• [To do]:
**1)** Decide whether each statement below agrees with the micropump passage, answering yes or no and quoting the deciding words: (a) Shape memory alloys can provide normally closed active valves. (b) Gallium shrinks as it solidifies. (c) The pump uses six phase-change actuators.
**2)** Condense the paragraph of the micropump passage beginning "Parylene-C has been shown to be biocompatible" into a list that keeps its main facts.
**3)** Reproduce the stretch of the micropump passage from "The foundation of" through "pseudo-conformal process [28].".

(Text block begins)

There are numerous actuation mechanisms that can be used with active valves including electrostatic, piezoelectric, electromagnetic, electro-osmotic, electrolysis, magneto-hydrodynamic, thermodynamic, continuous electro-wetting, shape memory material, and phase-change material [23,24,25]. For low power consumption in a programmable micropump, it is important to use normally closed valves to restrict flow without expending energy. Normally closed active valves can be achieved with shape memory alloys, however these generally require relatively high temperatures to deform (e.g., 75 °C [26]) that may be incompatible with the biological system or degrade the drug being pumped. An alternative is phase-change materials that expand when they solidify, and shrink during melting. Gallium is a suitable material for this application as it has a melting point sufficiently low to prevent damage to the biological system, and it undergoes orthorhombic crystallization as it cools causing the material to expand as the crystals are formed. In this paper we describe a gallium actuator in a fully integrated micropump with the underlying chamber-based peristaltic pump providing the active valves required for zero-power blocked flow. The pump was created with a hybrid Micro Electro Mechanical System (MEMS) approach including the integration of biocompatible membranes and channels [27] with the Ga actuator using additive manufacturing, direct write techniques. The performance of the fully integrated pump was characterized including chamber volumes, pump rates, and pump efficiency.

2. Design

The foundation of the peristaltic pump is a silicon-based MEMS device, which includes fluidic channels, in-plane interconnects, pump chambers, and an etched aluminum film creating heaters and contact pads as illustrated in Figure 2. Four phase-change actuators were used in this pump to directionally motivate the fluid peristaltically by transferring momentum to the underlying Tetraethyl Orthosilicate (TEOS)/Parylene-C diaphragms. Parylene-C was chosen as it is a non-reacting, non-water-adsorbing, biocompatible material that can be deposited in a pseudo-conformal process [28].
Parylene-C has been shown to be biocompatible with in vitro studies including live/dead staining and cell viability [29], and in vivo tests for inflammation [30] and tissue morphologic changes [31,32]. Material structural stability when implanted has been confirmed with long-term in vivo studies [33]. The demonstrated biocompatibility, biostability, and the ability to encapsulate implant devices [34] make Parylene-C an ideal coating for implantation. The presented device used Parylene in four ways, first to form the pump chamber diaphragms, second to provide a biocompatible flow path, third to capture small diameter tubing for fluid delivery, and fourth to encapsulate the entire device in a stable, biocompatible coating.

(Text block ends)
(Data shown begins)

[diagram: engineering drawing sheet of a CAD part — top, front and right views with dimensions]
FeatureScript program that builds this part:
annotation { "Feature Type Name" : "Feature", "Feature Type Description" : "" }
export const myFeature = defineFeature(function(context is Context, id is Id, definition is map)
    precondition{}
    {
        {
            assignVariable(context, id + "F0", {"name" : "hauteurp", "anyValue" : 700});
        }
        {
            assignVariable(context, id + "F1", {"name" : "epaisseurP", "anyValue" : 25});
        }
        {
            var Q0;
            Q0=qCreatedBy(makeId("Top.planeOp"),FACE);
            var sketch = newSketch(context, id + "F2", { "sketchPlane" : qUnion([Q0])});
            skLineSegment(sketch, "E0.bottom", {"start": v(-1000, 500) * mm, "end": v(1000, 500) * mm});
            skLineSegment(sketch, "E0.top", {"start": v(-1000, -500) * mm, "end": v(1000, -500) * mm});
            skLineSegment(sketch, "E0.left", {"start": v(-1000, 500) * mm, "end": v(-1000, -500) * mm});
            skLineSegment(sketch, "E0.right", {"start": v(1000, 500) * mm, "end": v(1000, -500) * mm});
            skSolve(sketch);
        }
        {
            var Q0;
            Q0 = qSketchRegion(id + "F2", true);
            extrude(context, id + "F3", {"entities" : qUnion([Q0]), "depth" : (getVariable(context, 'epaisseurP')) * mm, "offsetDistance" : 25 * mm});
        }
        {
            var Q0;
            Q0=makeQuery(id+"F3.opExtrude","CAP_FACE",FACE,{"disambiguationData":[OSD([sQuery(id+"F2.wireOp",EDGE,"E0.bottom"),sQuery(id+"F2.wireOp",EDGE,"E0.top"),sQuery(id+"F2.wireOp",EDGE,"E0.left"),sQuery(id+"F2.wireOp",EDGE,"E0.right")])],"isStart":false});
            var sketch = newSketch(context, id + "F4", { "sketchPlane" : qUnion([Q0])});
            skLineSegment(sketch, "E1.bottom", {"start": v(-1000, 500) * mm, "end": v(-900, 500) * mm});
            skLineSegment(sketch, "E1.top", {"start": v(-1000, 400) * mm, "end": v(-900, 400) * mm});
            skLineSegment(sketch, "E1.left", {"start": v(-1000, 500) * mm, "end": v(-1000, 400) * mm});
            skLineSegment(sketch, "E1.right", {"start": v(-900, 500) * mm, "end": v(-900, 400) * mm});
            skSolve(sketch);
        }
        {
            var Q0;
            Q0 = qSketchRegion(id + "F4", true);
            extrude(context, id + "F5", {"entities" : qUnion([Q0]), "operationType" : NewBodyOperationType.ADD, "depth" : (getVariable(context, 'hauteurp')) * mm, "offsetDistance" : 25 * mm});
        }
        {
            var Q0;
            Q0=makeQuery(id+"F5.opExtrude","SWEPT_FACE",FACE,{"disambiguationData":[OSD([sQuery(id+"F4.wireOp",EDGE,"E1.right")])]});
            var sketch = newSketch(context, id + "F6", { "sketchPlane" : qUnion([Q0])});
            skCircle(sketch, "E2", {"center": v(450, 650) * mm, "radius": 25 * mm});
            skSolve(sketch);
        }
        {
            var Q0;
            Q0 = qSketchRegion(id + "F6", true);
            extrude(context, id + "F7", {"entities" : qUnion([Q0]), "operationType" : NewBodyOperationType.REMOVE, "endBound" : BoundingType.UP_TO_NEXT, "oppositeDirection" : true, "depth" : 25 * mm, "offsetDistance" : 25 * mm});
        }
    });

(Data shown ends)

• [Numbered answers]:
**1)**
(a) Yes: "Normally closed active valves can be achieved with shape memory alloys"
(b) No: "it undergoes orthorhombic crystallization as it cools causing the material to expand as the crystals are formed"
(c) No: "Four phase-change actuators were used in this pump"

**2)**
- Parylene-C's biocompatibility has been shown in vitro (live/dead staining, cell viability) and in vivo (inflammation, tissue morphologic changes).
- Long-term in vivo studies have confirmed its structural stability when implanted.
- Its biocompatibility, biostability and ability to encapsulate implant devices make it an ideal coating for implantation.
- The device used Parylene in four ways:
  - to form the pump chamber diaphragms
  - to provide a biocompatible flow path
  - to capture small diameter tubing for fluid delivery
  - to encapsulate the entire device in a stable, biocompatible coating

**3)**
The foundation of the peristaltic pump is a silicon-based MEMS device, which includes fluidic channels, in-plane interconnects, pump chambers, and an etched aluminum film creating heaters and contact pads as illustrated in Figure 2. Four phase-change actuators were used in this pump to directionally motivate the fluid peristaltically by transferring momentum to the underlying Tetraethyl Orthosilicate (TEOS)/Parylene-C diaphragms. Parylene-C was chosen as it is a non-reacting, non-water-adsorbing, biocompatible material that can be deposited in a pseudo-conformal process [28].